> Directions for this task
Below are some entries; state how many of their lines contain the word "uuid", with nothing else in the reply.
= Beginning of Section =
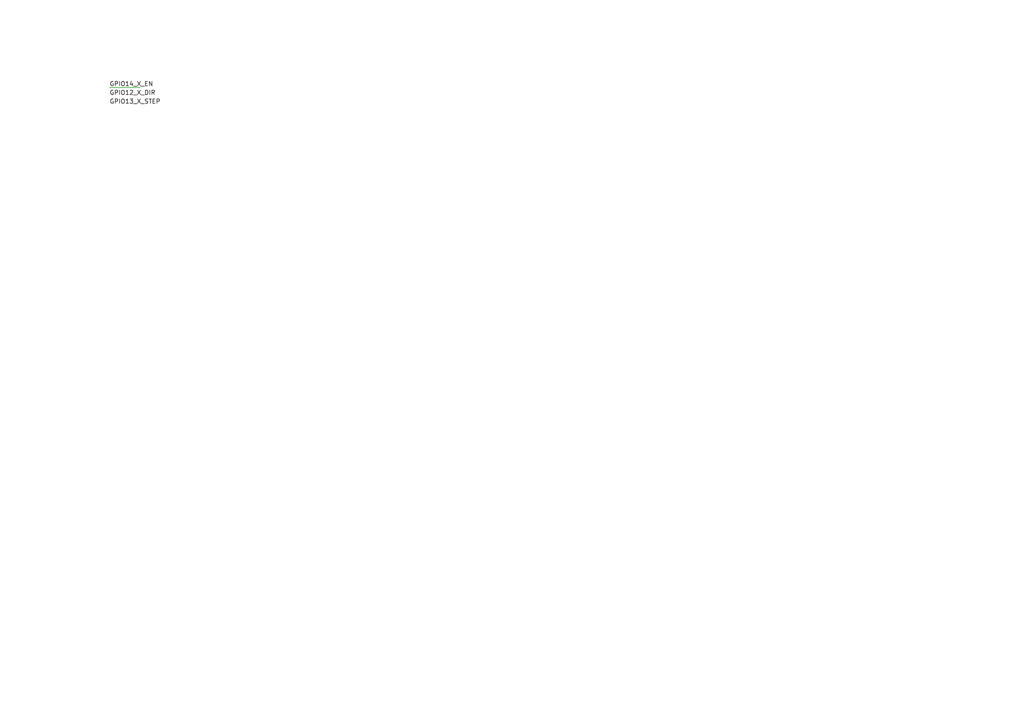
<source format=kicad_sch>
(kicad_sch
	(version 20250114)
	(generator "eeschema")
	(generator_version "9.0")
	(uuid "0ec26b1b-b6fa-47b4-a656-ff356ef3f3d0")
	(paper "A4")
	(lib_symbols)
	(wire
		(pts
			(xy 40.64 25.4) (xy 31.75 25.4)
		)
		(stroke
			(width 0)
			(type default)
		)
		(uuid "2c521200-331f-4a2d-9bdf-cd91f28e9bdb")
	)
	(label "GPIO14_X_EN"
		(at 31.75 25.4 0)
		(effects
			(font
				(size 1.27 1.27)
			)
			(justify left bottom)
		)
		(uuid "20a2328a-7e8a-474f-a480-f469369d0216")
	)
	(label "GPIO12_X_DIR"
		(at 31.75 27.94 0)
		(effects
			(font
				(size 1.27 1.27)
			)
			(justify left bottom)
		)
		(uuid "ab026e71-363f-4d7d-93aa-6dc0bd4bfa6c")
	)
	(label "GPIO13_X_STEP"
		(at 31.75 30.48 0)
		(effects
			(font
				(size 1.27 1.27)
			)
			(justify left bottom)
		)
		(uuid "f9bbb07f-12a3-4cab-a68e-9993afbde5c2")
	)
)

</source>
= End of Section =
> Exercise solution
5